In other chapters we will cover securing data in storage and in transit. Sensitive information in memory such as a password or credit card information can be securely wiped when no longer being used. This way an attacker can not access the information by examining the contents of memory while the application is running.

Disclaimer: While protecting data in storage and in transit is both beneficial and practical, protecting data in memory turns out to be a challenge. One can attempt at obfuscating or encrypting memory contents, but at some point that memory contents must be decrypted in memory in order to be worked upon. All we can really do is try to securely erase the unencrypted information once we are finished with it. Generally speaking, if an attacker either has physical access or remote access to a device in which they have debug privileges or can run code, that sensitive information can easily be compromised without thorough work being done to hide this information prior to an attack.

With that being said, to wipe the contents of memory we wipe blocks of memory in the same way we would shred a file; by writing over the contents with random data, zeros, or both. We could do this using the memset() function, however, a memset call can be optimized out by the compiler if it notices we are not ever using the contents of the memory we have just set. A better way might be to implement the memset function ourselves, which iterates over the bytes in memory, rewriting it to some other value. By implementing the function ourselves we can control our code from being optimized out. In order to do this we use the volatile keyword. This tells the compiler that a variable may have changed without it knowing. The compiler will not cache the value, nor will it optimize out access to the value.

Here is the safer memset function:

void *SafeMemset(void *v, int c, size_t n)
    //volatile in this case announces that the value might changed behind our back so prevents the compiler from caching it in a CPU register.
    volatile char *p = (volatile char *)v;
    while (n--)
        *p++ = (char)c;
    return v;

Now we can use this function to wipe memory. For any CFDataRef or NSData objects, we can access the bytes pointer by using the CFDataGetBytePtr() function.
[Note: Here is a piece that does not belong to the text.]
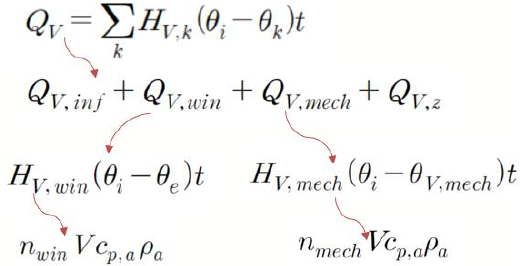
Figure 2. Ventilation heat loss calculation Formulas (2) – (13) in DIN V 18599 part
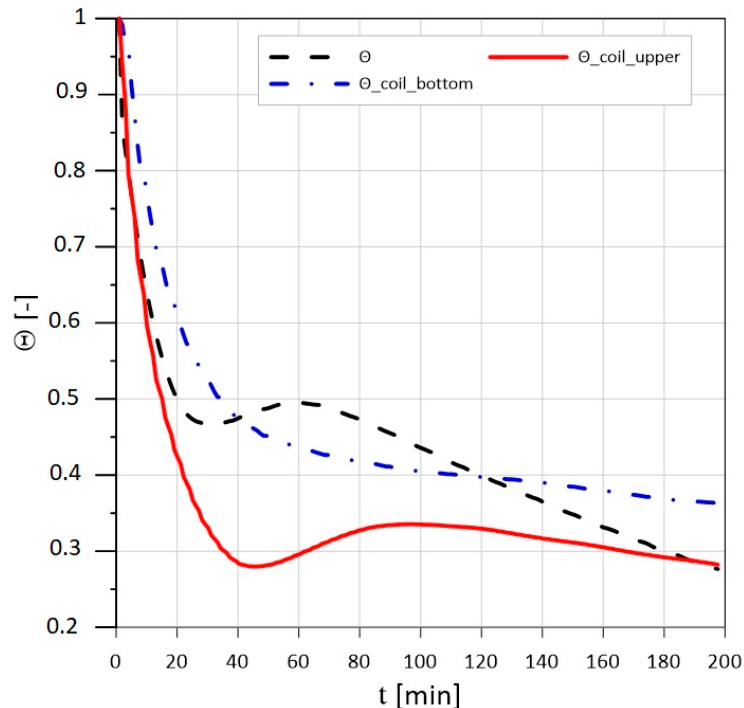
Figure 22. Dimensionless, volume-averaged temperature vs. time during the solidification process with a constant wall temperature condition .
For strings in memory, we will need to wipe the underlying C pointer which we can get from the CFStringGetCStringPtr() function. When it comes to working with strings containing sensitive information, using the C string primitive data-type, char, is much safer than any higher level CFString or NSString object. These string objects can potentially copy the buffer internally and we would have no way of wiping the copied contents. However, if you need to wipe a string object, the code would look something like this:

NSString *string = @"hi";
unsigned char *stringChars = (unsigned char *)CFStringGetCStringPtr((CFStringRef)string, 	CFStringGetSystemEncoding());
SafeMemset(stringChars, 0, [string length]);

We could even write helper functions as such

void SecureWipeString(NSString *string)
    unsigned char *keyStringChars = (unsigned char *)CFStringGetCStringPtr((CFStringRef)string, CFStringGetSystemEncoding());
    SafeMemset(keyStringChars, 0, [string length]);

void SecureWipeData(NSData *data)
    SafeMemset((void *)[data bytes], 0, [data length]);

One final note: Be careful clearing the underlying C pointer of a CFStringRef or NSString. On a iDevice for example, if the string contains the word “password”, the underlying C pointer just reuses or points to the same address as used by the system; the OS uses the string “password” already so you will crash the application by trying to wipe this area of memory that is outside the sandbox.

Again, to be safe you may want to use a char array, not the char pointer, to store your sensitive strings and wipe them after without ever putting the information into an NSString object.